As the company has grown, so have its contributions to the fire company. From the beginning, Eat This Yum has given 5 percent of its sales to the firehouse, as well as invested in its infrastructure and facilities.
A native of Belgium who moved to the States in 1989, De Schrijver worked in restaurants, bars, and as a private chef before starting a business in Reno, Nev., that sold fresh meals to go. After the financial crisis hit in 2008, he and his now-husband, David Borgert, moved to Erwinna with dreams of living in a farmhouse, and De Schrijver started a corporate job with Sodexo, an international food services company.
Seeking a creative outlet, De Schrijver began experimenting with making tomato marmalade from fresh local produce. In 2010, he took it to the Stockton Farmers' Market, across the river in New Jersey. After selling out on his first try, he started developing new recipes.
Eat This Yum now sells 13 flavors of jam, marmalade, and preserves, including blackberry-raspberry, balsamic caramelized onion, orange saffron cardamom, and bacon — tastes that can pair with anything from cheeses to charcuterie to seafood and sandwiches. The company uses as many local ingredients and produce as possible, and also offers some limited varieties based on seasonal produce, such as one made from heirloom cranberries.
"I just wanted to create flavors that were something more than what you'd put on toast," De Schrijver said.
De Schrijver joined the volunteer fire department when he and Borgert moved to Erwinna, and as sales continued to grow, he needed a commercial kitchen. So he asked the Fire Chief Rick Armitage for permission to use the station in exchange for a portion of sales. A year later, he hired Armitage's son, Evan, as a full-time employee. He quit his job and brought on Borgert full-time as well.
In 2014, after they took the jams to a New York trade show, Whole Foods picked it up for stores in its Mid-Atlantic region. In 2014, Winfrey featured it in her magazine as one of her "favorite things" that year. In 2015, local food experts Adam and Andrew Erace spotlighted the bacon marmalade on their Food Network show Great American Food Finds.
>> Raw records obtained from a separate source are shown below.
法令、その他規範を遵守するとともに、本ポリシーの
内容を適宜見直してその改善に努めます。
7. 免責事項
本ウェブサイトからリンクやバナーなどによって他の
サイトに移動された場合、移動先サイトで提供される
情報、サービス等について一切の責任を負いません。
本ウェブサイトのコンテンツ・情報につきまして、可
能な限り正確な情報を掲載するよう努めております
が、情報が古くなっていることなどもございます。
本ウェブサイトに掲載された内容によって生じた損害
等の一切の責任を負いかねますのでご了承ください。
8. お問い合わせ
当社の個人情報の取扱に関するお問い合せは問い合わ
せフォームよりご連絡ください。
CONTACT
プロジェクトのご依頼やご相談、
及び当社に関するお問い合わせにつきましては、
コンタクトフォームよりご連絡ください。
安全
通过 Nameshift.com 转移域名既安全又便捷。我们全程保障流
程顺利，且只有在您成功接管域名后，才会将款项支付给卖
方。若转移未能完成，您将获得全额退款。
"The orders started coming in after it aired, and then it aired again," De Schrijver said. "It was odd ordering I don't know how many pounds of bacon, then calling them back and saying I needed more."
Eat This Yum now has four full-time employees, including De Schrijver and Borgert, as well as two part-time sales representatives. The company produces between 2,000 and 3,000 jars at the height of the busy holiday season. Sales have increased by 30 percent over the years, said sales manager Natalie Rockwell, and so have contributions to the firehouse. This year, the company ordered a new engine, and the firehouse is planning an expansion.
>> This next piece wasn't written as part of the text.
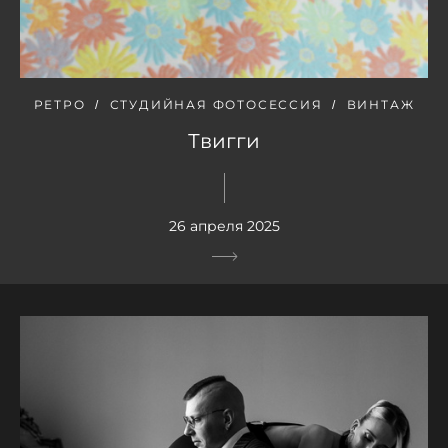
РЕТРО
СТУДИЙНАЯ ФОТОСЕССИЯ
ВИНТАЖ
Твигги
26 апреля 2025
As satisfying as it is to have the jams carried in large stores, specialty shops remain the company's bread and butter, Borgert said, because those businesses pay the closest attention to how to market the jams and promote them to regular customers.
De Schrijver said they might miss out on some large sales opportunities by prioritizing seasonal ingredients, but he prefers to focus on making the best-tasting product.
"We didn't start this so we could grow it and sell it," De Schrijver said. "We really just want a nice life. And we want to be able to keep giving back."
This article has been updated to correct the name of the company.